## START Provided passage

5-Minute Count (max_count_5_mins): This feature captures mid-term activity by aggregating user actions over a 5-minute period. Bots may not always maintain extreme activity levels in short intervals, but they may show persistent, above-average activity across mid-term intervals. The max_count_5_mins feature helps detect bots that modulate their activity, slowing down slightly to mimic human behavior but still maintaining an overall high rate of interaction compared to genuine users.
30-Minute Count (max_count_30_mins): The 30-minute interval allows for detecting long-term activity patterns. Bots, especially those performing continuous or background tasks, may exhibit sustained interaction levels over longer periods. This feature helps to identify scripts or automated processes that maintain a steady, high frequency of activity over time, which would be uncommon for human users.
Each of these features—1-minute, 5-minute, and 30-minute action counts—provides a view into distinct time-based behavioral patterns that help distinguish bots from human users. By combining these features and applying complex detection rules, the model can capture a wider variety of bot-like behaviors, from rapid bursts to prolonged engagement, making it more robust against different types of automated interactions.
To compute the ratio of bots to non-bots in the above result, you can use a simple SQL query that calculates the count of bots and non-bots, then computes their ratio. Here’s how to do it:
Count Bots and Non-Bots: Use a CASE statement to classify each user as a bot or non-bot based on the isBot flag.
Calculate the Ratio: Use the bot and non-bot counts to calculate the bot-to-non-bot ratio.
The result will be:
In bot detection, the distribution of bots versus non-bots in the dataset plays a critical role in the model’s effectiveness. If the dataset is imbalanced like above— where non-bot data far outweighs bot data — the model may struggle to recognize bot-like behavior accurately, leading to a bias toward labeling most activity as non-bot. Conversely, a balanced dataset — where both bots and non-bots are equally represented — can help the model learn the distinct patterns of bot behavior more effectively.
In real-world data, bots typically represent a small fraction of total interactions, resulting in an imbalanced dataset. This imbalance can lead to several challenges:
Bias Toward Non-Bot Predictions: The model may default to labeling most users as non-bots, as it has far more examples of non-bot behavior. This can result in a high number of false negatives, where bots are misclassified as non-bots.

## END Provided passage
## START Given material

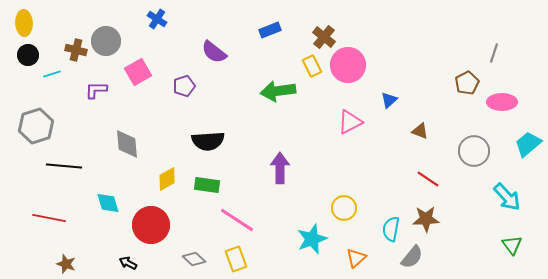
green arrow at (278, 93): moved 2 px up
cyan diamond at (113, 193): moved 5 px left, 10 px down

## END Given material

- **Written exercise A**: Please copy the passage on bot detection word for word, from "Each of these" to "of automated interactions.".
- **Written exercise B**: Write the next part of the bot-detection passage, picking up after its final sentence.

- **Task result A**:
Each of these features—1-minute, 5-minute, and 30-minute action counts—provides a view into distinct time-based behavioral patterns that help distinguish bots from human users. By combining these features and applying complex detection rules, the model can capture a wider variety of bot-like behaviors, from rapid bursts to prolonged engagement, making it more robust against different types of automated interactions.

- **Task result B**:
Misleading Metrics: Accuracy alone can be misleading in an imbalanced dataset. For instance, if bots make up only 5% of the data, a model could achieve 95% accuracy by predicting "non-bot" every time. This accuracy doesn’t reflect the model's ability to actually detect bots.
Reduced Sensitivity for Bots: Imbalance reduces the model's exposure to bot patterns, making it harder to achieve strong recall for bot detection. In this context, recall is crucial, as we want the model to correctly identify as many bots as possible.
To address imbalanced data in bot detection, various strategies can be employed:
Resampling: Increasing the representation of bot data by oversampling bots or undersampling non-bots can help balance the dataset.
Synthetic Data Generation: Techniques like SMOTE (Synthetic Minority Over-sampling Technique) can be used to create synthetic examples of bot behavior, enriching the model’s understanding of bot patterns.
In an ideal setting, having a balanced dataset with equal representation of bots and non-bots enables the model to recognize both classes well. This balance helps the model capture both bot and non-bot behavior accurately, leading to better performance across precision, recall, and overall accuracy. However, achieving a balanced dataset in bot detection can be challenging due to the naturally low prevalence of bots in most datasets.
For our bot detection use case, balancing the dataset or addressing the imbalance is essential to improve the model's recall and precision in identifying bot behavior. Without handling imbalance, the model may fail to detect bots effectively, resulting in contaminated data insights that impact customer segmentation, personalization, and analytics. By using techniques to balance or adjust for the imbalance in bot and non-bot data, the model becomes better equipped to accurately classify bot activity, thus enhancing data quality and ensuring more reliable insights for business decisions.
A decision tree learns boundaries from training data that represent various patterns of bot versus non-bot activity. Unlike a strict threshold rule, the tree can accommodate complex patterns and combinations of high/low activity across different time intervals that are more predictive of bot behavior.
The result will be:
The SQL TRANSFORM clause enables streamlined feature engineering and preprocessing for machine learning.
numeric_imputerThe numeric_imputer transformer handles missing values in numerical features, ensuring that no data points are lost due to null values. By imputing missing values, this step maintains data integrity and ensures robust model training.
Example:
max_count_1_min is imputed using the mean value of the column.
max_count_5_mins is imputed using the mode (most frequent value).
max_count_30_mins is imputed using the mean.
string_imputerThe string_imputer replaces missing values in categorical features with a default value, such as 'unknown', to ensure consistency in the dataset. This step avoids dropping records due to missing categories, a common occurrence in user identifiers or other text-based features.
Example:id (user identifier) is imputed with 'unknown'.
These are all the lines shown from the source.